= Andrea Biagio Badoer =

Venetian politician (1515–1575)

Andrea Biagio Badoer (2 February 1515 – September 1575) was a Venetian administrator and diplomat.

Badoer was the son of Pietro Badoer and Caterina Giustinian. In 1544, he married a daughter of Zuanne Corner. He served as the rector of Feltre in 1552 and of Crema in 1553. He was elected a savio di Terraferma. In 1560, he led an extraordinary embassy to King Philip II of Spain. He was named lieutenant of Friuli in 1563. In December 1567, as a member of the Council of Ten, Badoer took part in negotiations with imperial commissioners concerning the border between Venice and the County of Tyrol.
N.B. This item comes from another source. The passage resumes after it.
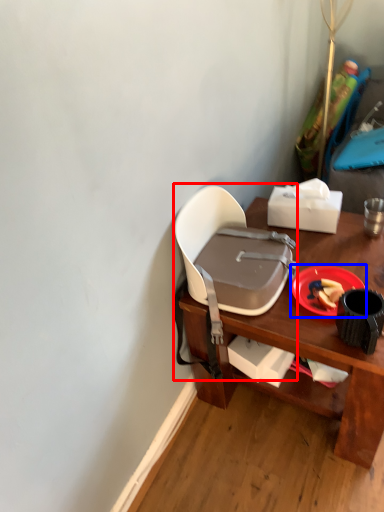
Question: Which object is closer to the camera taking this photo, chair (highlighted by a red box) or plate (highlighted by a blue box)?

Choices:
 (A) chair
 (B) plate

Answer: (A)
In 1571, he argued against the formation of the Holy League in the Venetian Senate on the grounds that it would strengthen Spain at Venice's expense and harm Venetian commercial interests in the eastern Mediterranean. In 1572, he was sent to Rome to congratulate Pope Gregory XIII on his election. In 1573, he was sent as an envoy extraordinary to Constantinople to sign the treaty ending the war with the Ottoman Empire. During this time, he outranked the resident Venetian bailo. The Ottomans agreed to a truce of thirty years and mutual freedom of trade.

Badoer left Constantinople on 27 February 1574. In 1575, he was sent as an envoy extraordinary to King Henry III of France. He fell ill en route at Vercelli, dictated his will by which he left his goods to his nephews on 11 September and died shortly after.